Даррел останавливается как вкопанный. Он достаточно близко к сцене, чтобы я могла разглядеть часть его лица. Зеленые глаза молча впиваются в Кению. На линии подбородка появляется желвак, такой же точеный и великолепный, как и раньше. Его густые брови немного приподнимаются, как будто он пытается осмыслить то, что видит.
Кения вытягивает ноги и двигает бедрами из стороны в сторону, как будто отчаянно пытается удержать хула-хуп от касания пола. Ее губы дрожат, и я могу сказать, что она изо всех сил старается не рассмеяться.
Во мне нарастает волнение. Моя лучшая подруга в полном восторге. Планирование всего этого выступления определенно стоило того.

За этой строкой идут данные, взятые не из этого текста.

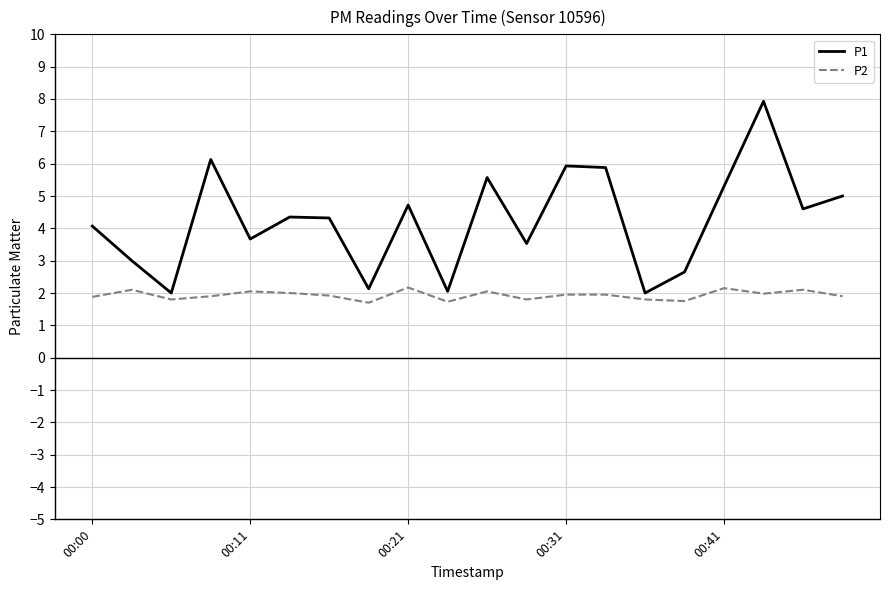

True or false: P2 and P1 intersect in this chart.

False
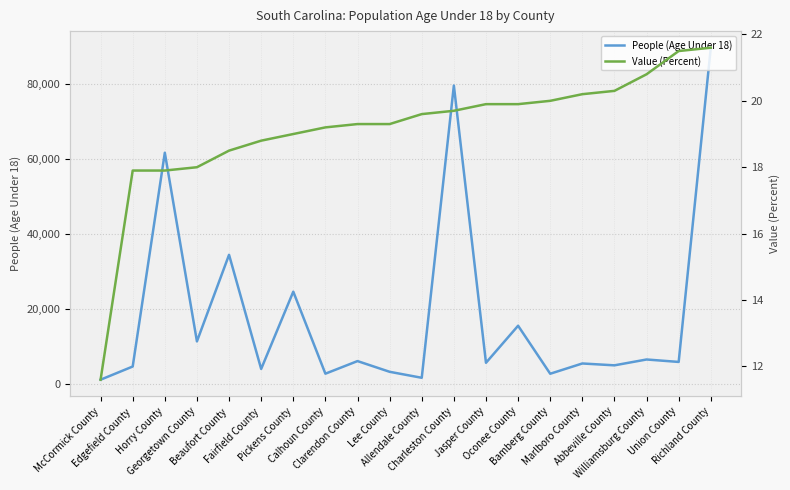

At which label is Value (Percent) closest to 16?

Edgefield County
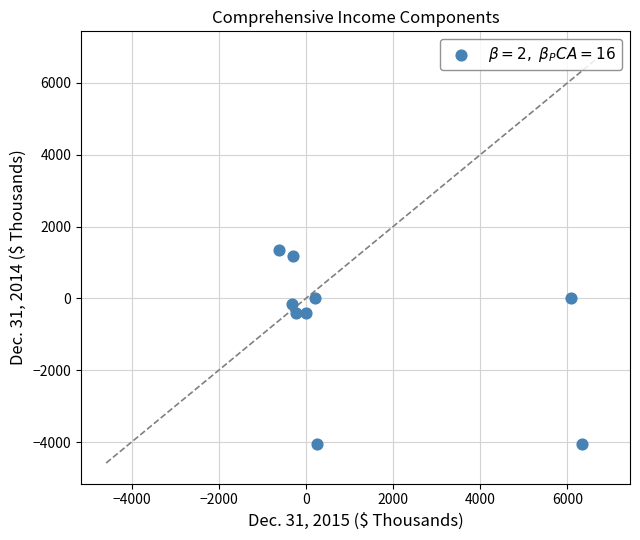

What is the average X value?

1273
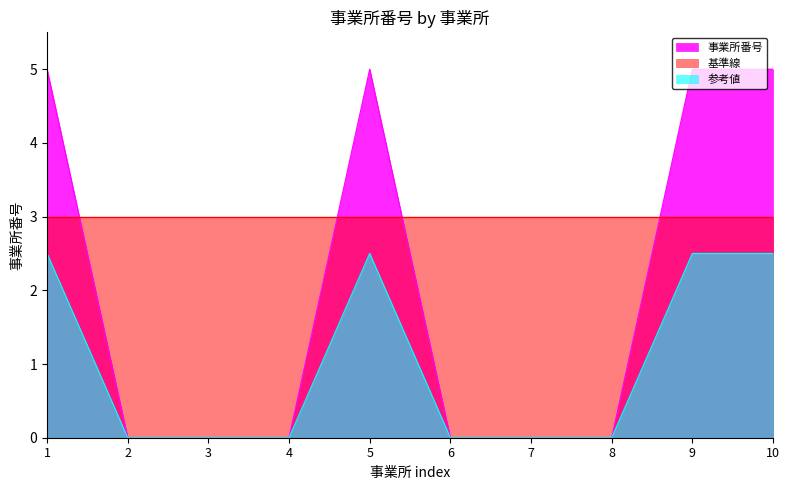

What is the value of the 10th point from the left?

5.0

Музыка меняется, и Кения начинает расстегивать свое розовое пальто. Толпа снова оживляется, подбадривая ее и призывая ‘снять все это’. Я думаю, мужчины могут простить дурацкие танцы, если у женщины достаточно яркой кожи.
Даррел, кажется, выходит из оцепенения. Он снова устремляется к сцене.
Это нехорошо.
Кения наслаждается. Я не могу позволить Даррелу остановить нас перед ее грандиозным финишем.
Я нарушаю строй и танцую в дальнем конце сцены. Покачивая своим боа из перьев, чтобы казалось, будто я намеренно взаимодействую с толпой, я направляюсь прямиком к Даррелу.
Его нога уже на первой ступеньке, ведущей на сцену, когда я перехватываю его. Я набрасываю ему на шею боа из перьев и с силой тащу его обратно на первый этаж. Он спотыкается, не ожидая, что я наброшусь на него с такой силой. Я крепче сжимаю боа, впиваясь пальцами в мягкий материал и пытаясь оттолкнуть его.